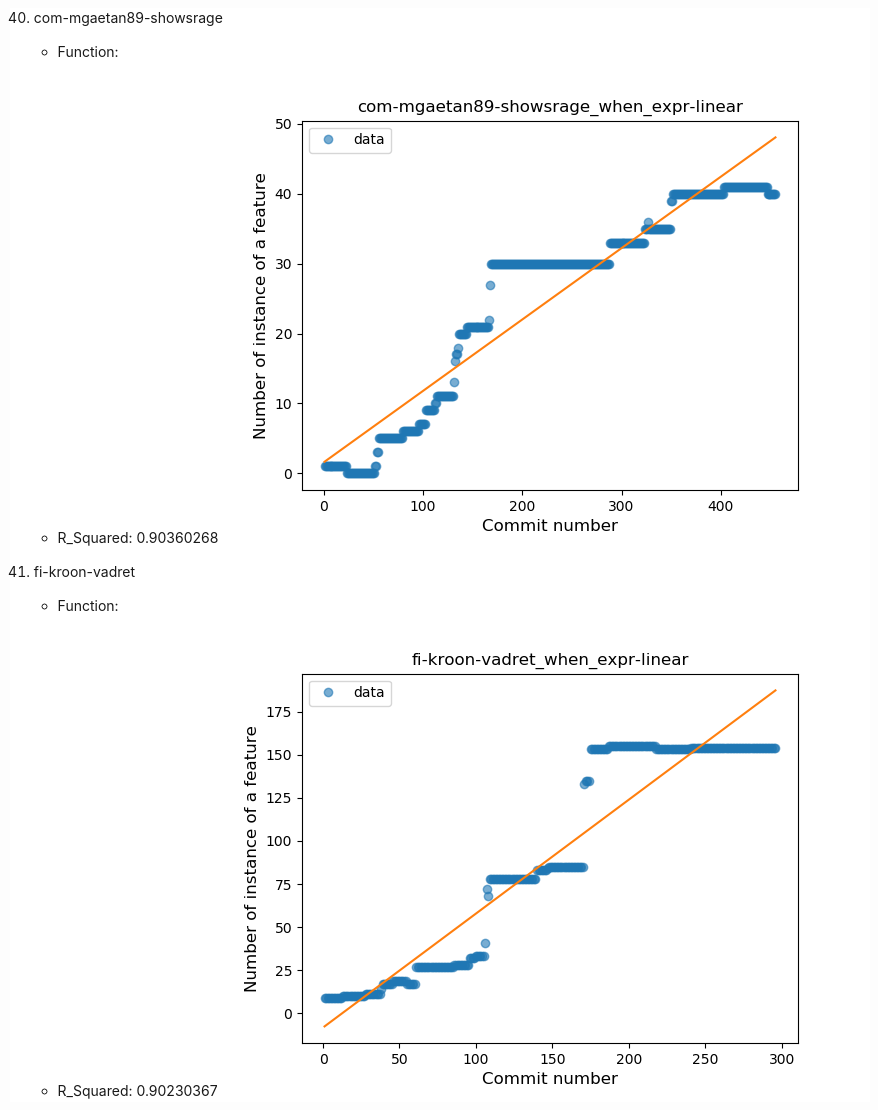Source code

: 40. com-mgaetan89-showsrage

	*  Function: ![equation](http://latex.codecogs.com/svg.latex?0.102139x%20&plus;%201.565009)
	* R_Squared: 0.90360268
 ![com-mgaetan89-showsragewhen_expr](../plots/com-mgaetan89-showsrage_when_expr_T1.png)

41. fi-kroon-vadret

	*  Function: ![equation](http://latex.codecogs.com/svg.latex?0.660207x%20&plus;%20-8.18935)
	* R_Squared: 0.90230367
 ![fi-kroon-vadretwhen_expr](../plots/fi-kroon-vadret_when_expr_T1.png)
------------------------------------------------------------------------
§ Problem details
If a line of the listing above contains "kroon", pick it out and copy it.

§ Solution to this task
41. fi-kroon-vadret
 ![fi-kroon-vadretwhen_expr](../plots/fi-kroon-vadret_when_expr_T1.png)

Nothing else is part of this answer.